Epidural and spinal are general terms for techniques for administration of pain medications. They refer to the location of the administration, either the epidural or spinal space. There are a variety of medications that are administered by regional block techniques, and there are variations in how the medications are administered including combining two or more medications.
The number of women who use an epidural during labor varies around the world, and even in different hospitals in the same area. Because it is an advanced anesthetic technique, it is only available to women in developed countries and in some countries is only available to the wealthy. The World Health Organization does not consider an epidural to be essential for care in normal birth.
According to the statistics from each individual governments, New Zealand has a 24.2% epidural rate; Canada has a 45.4% epidural rate. Other governments do not report the use of epidurals in an easy to use format. However, it is important to remember that different areas within the same country can have very different statistics. The Listening to Mothers II survey reported a 76% epidural rate among women giving birth vaginally.
Before you can receive an epidural medication, your blood will be drawn and evaluated. This is usually done upon admission to the hospital. If you have not already, you will begin receiving IV fluids to prevent a drop in blood pressure. You will be attached to an electronic fetal monitor to obtain a baseline strip recording of your baby’s heart rate. The monitor will remain attached to you until your baby is born. It can be helpful to include any special information that may affect your satisfaction with an epidural in your birth plan. This may include drug allergies, unplesant reactions or a history of substance abuse or aquired tolerance. This information helps the anesthesiologist plan medications and doses.
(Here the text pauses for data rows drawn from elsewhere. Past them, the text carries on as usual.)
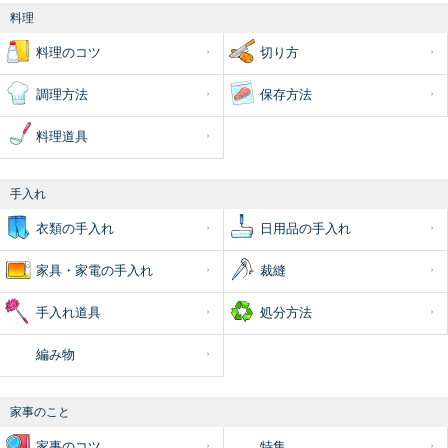
料理
料理のコツ
切り方
調理方法
保存方法
料理道具
手入れ
衣類の手入れ
日用品の手入れ
家具・家電の手入れ
裁縫
手入れ道具
処分方法
編み物
家事のこと
家事のコツ
特集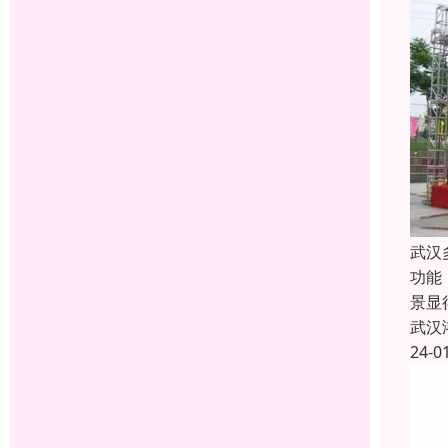
武汉
功能
景显
武汉
24-0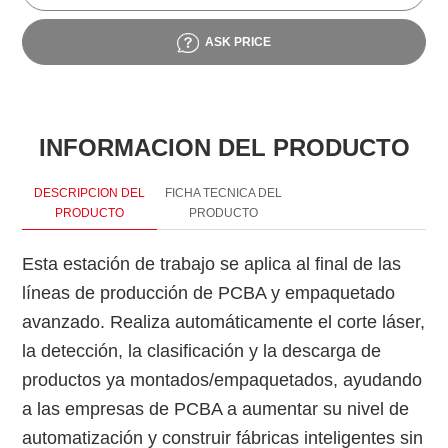
ASK PRICE
INFORMACION DEL PRODUCTO
DESCRIPCION DEL
FICHA TECNICA DEL
PRODUCTO
PRODUCTO
Esta estación de trabajo se aplica al final de las
líneas de producción de PCBA y empaquetado
S
avanzado. Realiza automáticamente el corte láser,
la detección, la clasificación y la descarga de
productos ya montados/empaquetados, ayudando
a las empresas de PCBA a aumentar su nivel de
automatización y construir fábricas inteligentes sin
R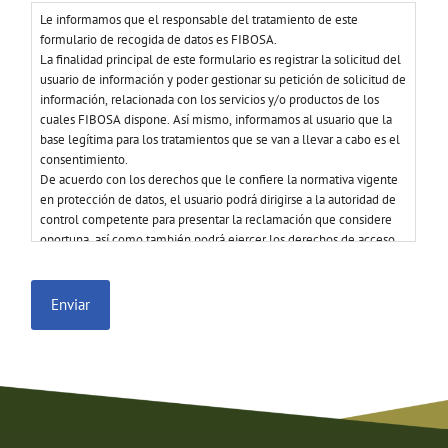
*
Le informamos que el responsable del tratamiento de este
formulario de recogida de datos es FIBOSA.
La finalidad principal de este formulario es registrar la solicitud del
usuario de información y poder gestionar su petición de solicitud de
información, relacionada con los servicios y/o productos de los
cuales FIBOSA dispone. Así mismo, informamos al usuario que la
base legítima para los tratamientos que se van a llevar a cabo es el
consentimiento.
De acuerdo con los derechos que le confiere la normativa vigente
en protección de datos, el usuario podrá dirigirse a la autoridad de
control competente para presentar la reclamación que considere
oportuna, así como también podrá ejercer los derechos de acceso,
rectificación, limitación de tratamiento, supresión, portabilidad y
oposición al tratamiento de sus datos de carácter personal, así como
a la retirada del consentimiento prestado para el tratamiento de los
mismos. Para mayor información, el usuario puede dirigirse a
nuestra política de privacidad.
He leído y consiento los tratamientos previstos en la política de
privacidad.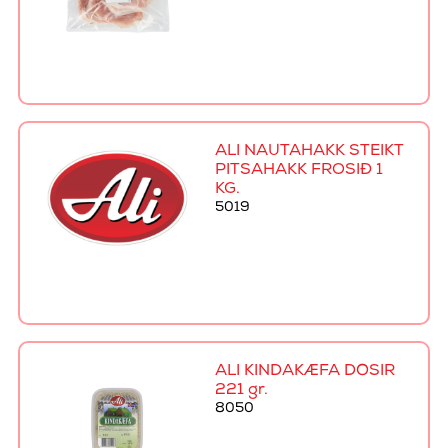
ALI NAUTAHAKK STEIKT
PITSAHAKK FROSIÐ 1
KG.
5019
ALI KINDAKÆFA DÓSIR
221 gr.
8050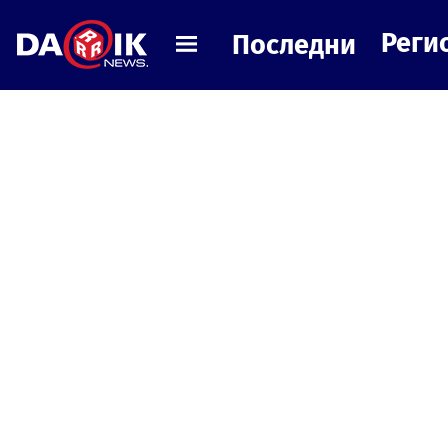
Реги
Последни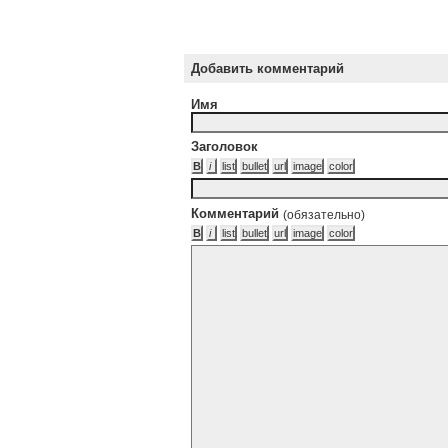
Добавить комментарий
Имя
Заголовок
Комментарий
(обязательно)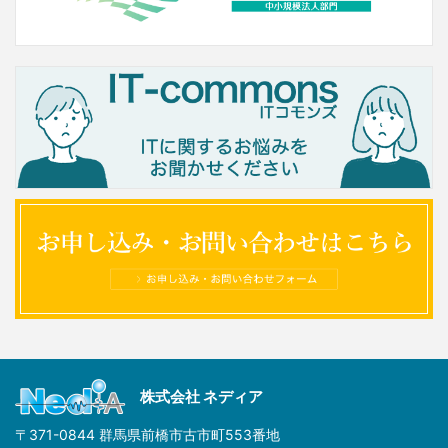
株式会社 ネディア
〒371-0844 群馬県前橋市古市町553番地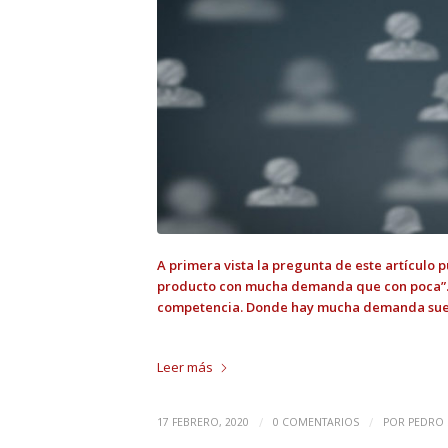
A primera vista la pregunta de este artículo
producto con mucha demanda que con poca”. Es
competencia. Donde hay mucha demanda sue
Leer más
/
/
17 FEBRERO, 2020
0 COMENTARIOS
POR
PEDRO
Once everything is set up, you will need to get into a position either lying on your side or hunching over so your back is arched. You must not move during the procedure which will last about two contractions (5 to 10 minutes). Your back will be washed with an antiseptic and covered with a sterile drape. You will receive a small amount of anesthetic to numb the injection sight. Once your skin is numbed, a large needle is pushed between two of your vertebrae just above your waist. The anesthesiologist will guide the needle into the correct spot, and then test to make sure the needle is properly positioned. Once the needle is in the right space, a thin flexible tube is fed through the needle. The needle is withdrawn, leaving the tube in place. The medication is inserted through the tube, and the tube is looped and taped to your back to ensure it does not pull out.
After the tube is in place you will be assisted into a comfortable reclining position. You will be asked to rate the effectiveness of the pain relief, and depending on your questions you may receive more medication or be shifted to a different position. Depending on the preference of your care team, your tube may be connected to a pump that continuously infuses more medication into the epidural, or you may receive top up doses at regular intervals.